### Problem
Apart from the pictures, every entry must be retyped exactly.

───── Data supplied ─────

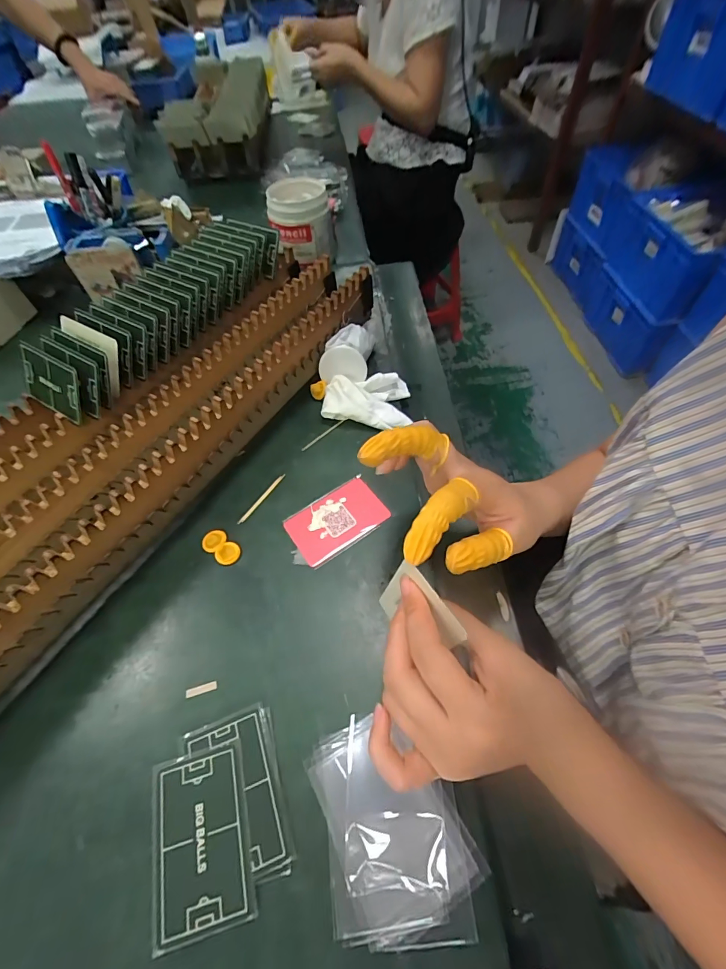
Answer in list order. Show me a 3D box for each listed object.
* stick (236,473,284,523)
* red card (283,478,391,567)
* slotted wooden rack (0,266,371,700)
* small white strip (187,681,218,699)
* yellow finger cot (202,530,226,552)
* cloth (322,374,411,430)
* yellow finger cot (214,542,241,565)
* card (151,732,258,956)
[{"bbox_3d":[-0.096,0.012,0.382,0.005,0.004,0.064,28,62,19],"label":"stick"},{"bbox_3d":[-0.024,0.032,0.366,0.085,0.004,0.054,-31,59,-16],"label":"red card"},{"bbox_3d":[-0.166,-0.025,0.363,0.061,0.081,0.566,26,61,20],"label":"slotted wooden rack"},{"bbox_3d":[-0.118,0.150,0.292,0.023,0.004,0.006,-15,57,-8],"label":"small white strip"},{"bbox_3d":[-0.133,0.050,0.357,0.021,0.004,0.021,-2,56,3],"label":"yellow finger cot"},{"bbox_3d":[0.004,-0.093,0.430,0.089,0.033,0.068,0,56,4],"label":"cloth"},{"bbox_3d":[-0.118,0.060,0.350,0.019,0.005,0.020,-2,56,3],"label":"yellow finger cot"},{"bbox_3d":[-0.099,0.214,0.244,0.056,0.004,0.087,-16,56,-7],"label":"card"}]

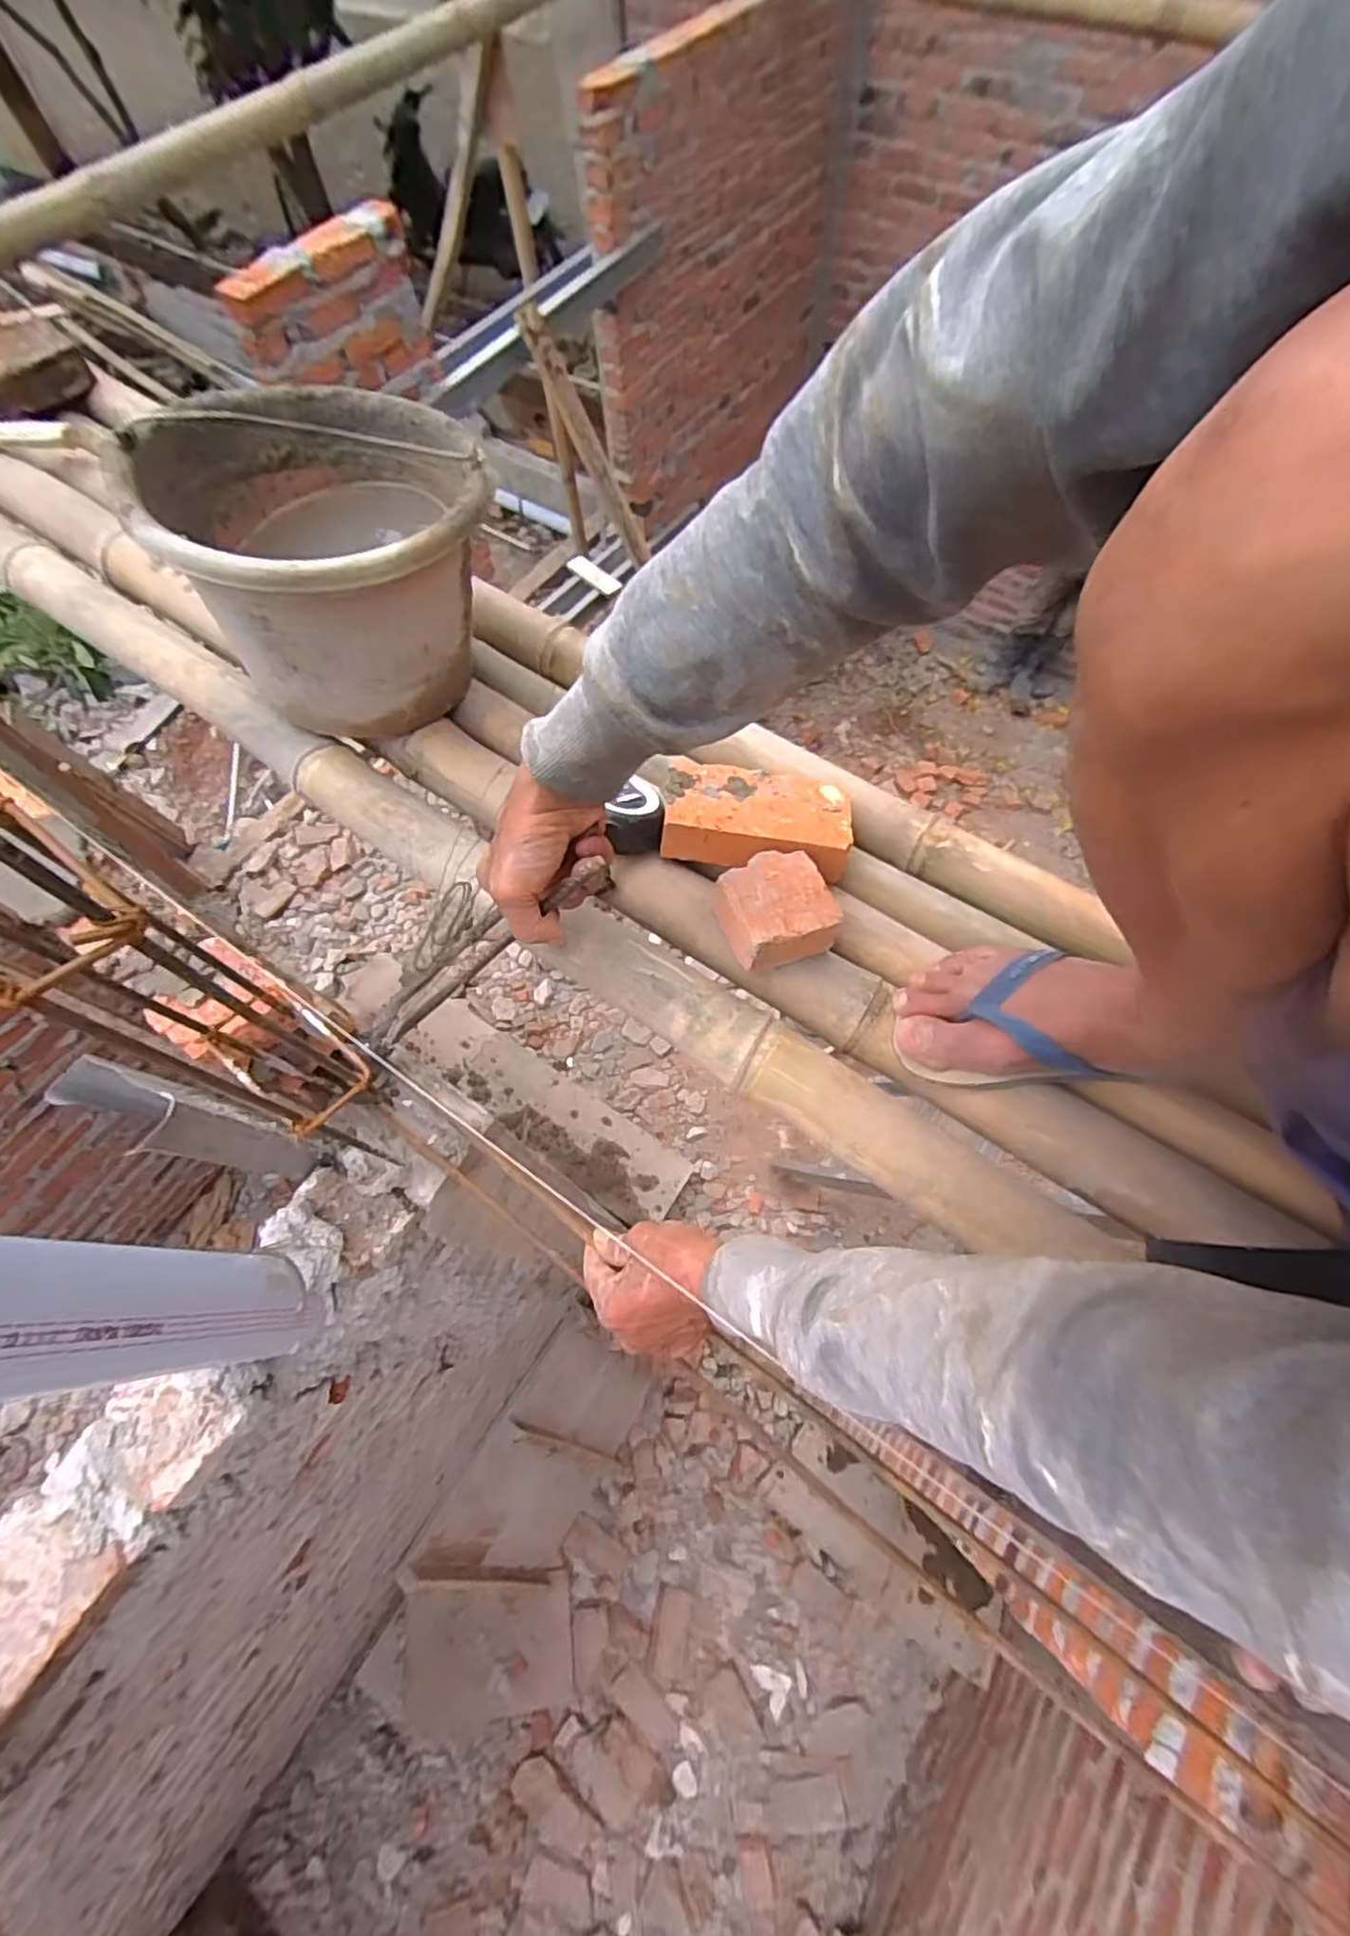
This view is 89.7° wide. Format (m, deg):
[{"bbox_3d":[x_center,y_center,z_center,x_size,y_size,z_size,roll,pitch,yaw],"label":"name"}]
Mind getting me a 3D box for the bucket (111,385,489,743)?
[{"bbox_3d":[-0.274,-0.349,0.578,0.246,0.186,0.280,-28,68,-11],"label":"bucket"}]

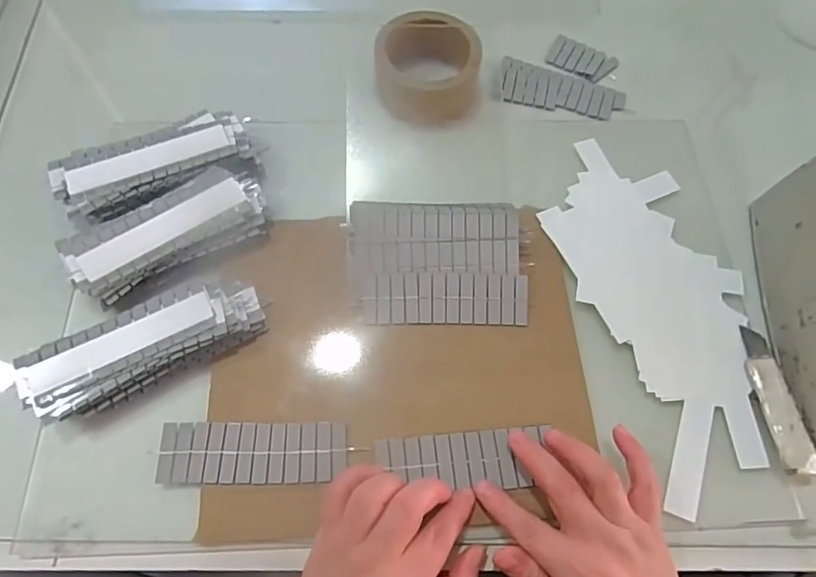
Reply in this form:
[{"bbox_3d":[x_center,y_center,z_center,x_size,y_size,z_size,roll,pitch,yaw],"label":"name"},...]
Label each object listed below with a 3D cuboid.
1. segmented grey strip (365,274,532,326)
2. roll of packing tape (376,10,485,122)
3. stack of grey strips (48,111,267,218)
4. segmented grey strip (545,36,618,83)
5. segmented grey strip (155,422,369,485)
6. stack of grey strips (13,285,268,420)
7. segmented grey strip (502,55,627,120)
[{"bbox_3d":[0.030,0.008,0.397,0.124,0.004,0.039,1,84,-2],"label":"segmented grey strip"},{"bbox_3d":[0.018,-0.197,0.470,0.092,0.045,0.095,1,66,-2],"label":"roll of packing tape"},{"bbox_3d":[-0.205,-0.099,0.430,0.154,0.039,0.059,-23,69,-12],"label":"stack of grey strips"},{"bbox_3d":[0.175,-0.231,0.520,0.064,0.004,0.042,27,68,9],"label":"segmented grey strip"},{"bbox_3d":[-0.104,0.112,0.354,0.126,0.004,0.040,1,66,-2],"label":"segmented grey strip"},{"bbox_3d":[-0.186,0.040,0.370,0.160,0.024,0.054,-25,70,-13],"label":"stack of grey strips"},{"bbox_3d":[0.150,-0.194,0.503,0.117,0.004,0.052,11,66,2],"label":"segmented grey strip"}]

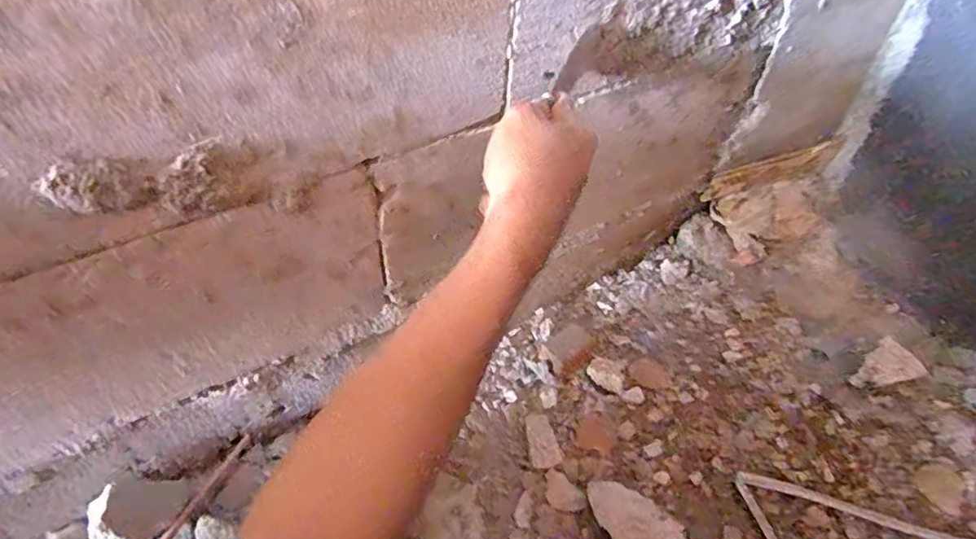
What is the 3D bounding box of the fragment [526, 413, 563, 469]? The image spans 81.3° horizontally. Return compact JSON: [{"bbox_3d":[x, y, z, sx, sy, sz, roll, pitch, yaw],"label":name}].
[{"bbox_3d":[0.064,0.202,0.675,0.034,0.010,0.068,-5,51,-7],"label":"fragment"}]

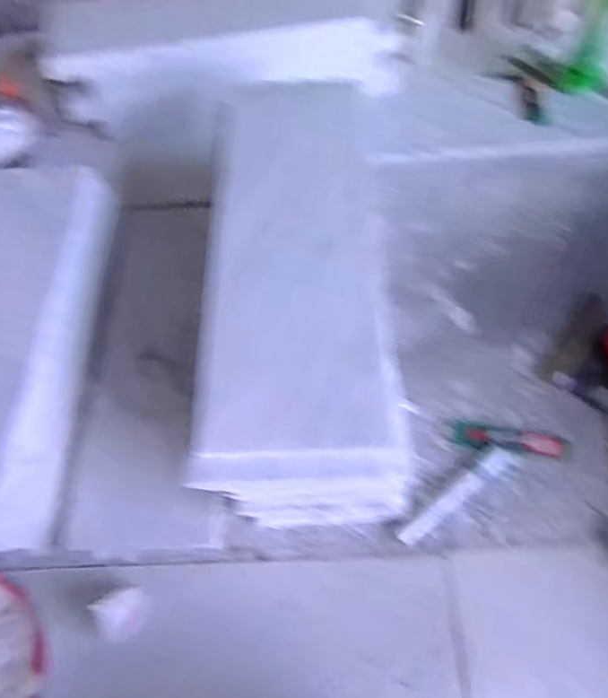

─────

### Reply to the task
Answer in list order. Show me a 3D box for each listed object.
* stick (236,473,284,523)
* red card (283,478,391,567)
* slotted wooden rack (0,266,371,700)
* small white strip (187,681,218,699)
* yellow finger cot (202,530,226,552)
* cloth (322,374,411,430)
* yellow finger cot (214,542,241,565)
* card (151,732,258,956)
[{"bbox_3d":[-0.096,0.012,0.382,0.005,0.004,0.064,28,62,19],"label":"stick"},{"bbox_3d":[-0.024,0.032,0.366,0.085,0.004,0.054,-31,59,-16],"label":"red card"},{"bbox_3d":[-0.166,-0.025,0.363,0.061,0.081,0.566,26,61,20],"label":"slotted wooden rack"},{"bbox_3d":[-0.118,0.150,0.292,0.023,0.004,0.006,-15,57,-8],"label":"small white strip"},{"bbox_3d":[-0.133,0.050,0.357,0.021,0.004,0.021,-2,56,3],"label":"yellow finger cot"},{"bbox_3d":[0.004,-0.093,0.430,0.089,0.033,0.068,0,56,4],"label":"cloth"},{"bbox_3d":[-0.118,0.060,0.350,0.019,0.005,0.020,-2,56,3],"label":"yellow finger cot"},{"bbox_3d":[-0.099,0.214,0.244,0.056,0.004,0.087,-16,56,-7],"label":"card"}]

This view is 89.7° wide. Format (m, deg):
[{"bbox_3d":[x_center,y_center,z_center,x_size,y_size,z_size,roll,pitch,yaw],"label":"name"}]
Mind getting me a 3D box for the bucket (111,385,489,743)?
[{"bbox_3d":[-0.274,-0.349,0.578,0.246,0.186,0.280,-28,68,-11],"label":"bucket"}]

Reply in this form:
[{"bbox_3d":[x_center,y_center,z_center,x_size,y_size,z_size,roll,pitch,yaw],"label":"name"},...]
Label each object listed below with a 3D cuboid.
1. segmented grey strip (365,274,532,326)
2. roll of packing tape (376,10,485,122)
3. stack of grey strips (48,111,267,218)
4. segmented grey strip (545,36,618,83)
5. segmented grey strip (155,422,369,485)
6. stack of grey strips (13,285,268,420)
7. segmented grey strip (502,55,627,120)
[{"bbox_3d":[0.030,0.008,0.397,0.124,0.004,0.039,1,84,-2],"label":"segmented grey strip"},{"bbox_3d":[0.018,-0.197,0.470,0.092,0.045,0.095,1,66,-2],"label":"roll of packing tape"},{"bbox_3d":[-0.205,-0.099,0.430,0.154,0.039,0.059,-23,69,-12],"label":"stack of grey strips"},{"bbox_3d":[0.175,-0.231,0.520,0.064,0.004,0.042,27,68,9],"label":"segmented grey strip"},{"bbox_3d":[-0.104,0.112,0.354,0.126,0.004,0.040,1,66,-2],"label":"segmented grey strip"},{"bbox_3d":[-0.186,0.040,0.370,0.160,0.024,0.054,-25,70,-13],"label":"stack of grey strips"},{"bbox_3d":[0.150,-0.194,0.503,0.117,0.004,0.052,11,66,2],"label":"segmented grey strip"}]

What is the 3D bounding box of the fragment [526, 413, 563, 469]? The image spans 81.3° horizontally. Return compact JSON: [{"bbox_3d":[x, y, z, sx, sy, sz, roll, pitch, yaw],"label":name}].
[{"bbox_3d":[0.064,0.202,0.675,0.034,0.010,0.068,-5,51,-7],"label":"fragment"}]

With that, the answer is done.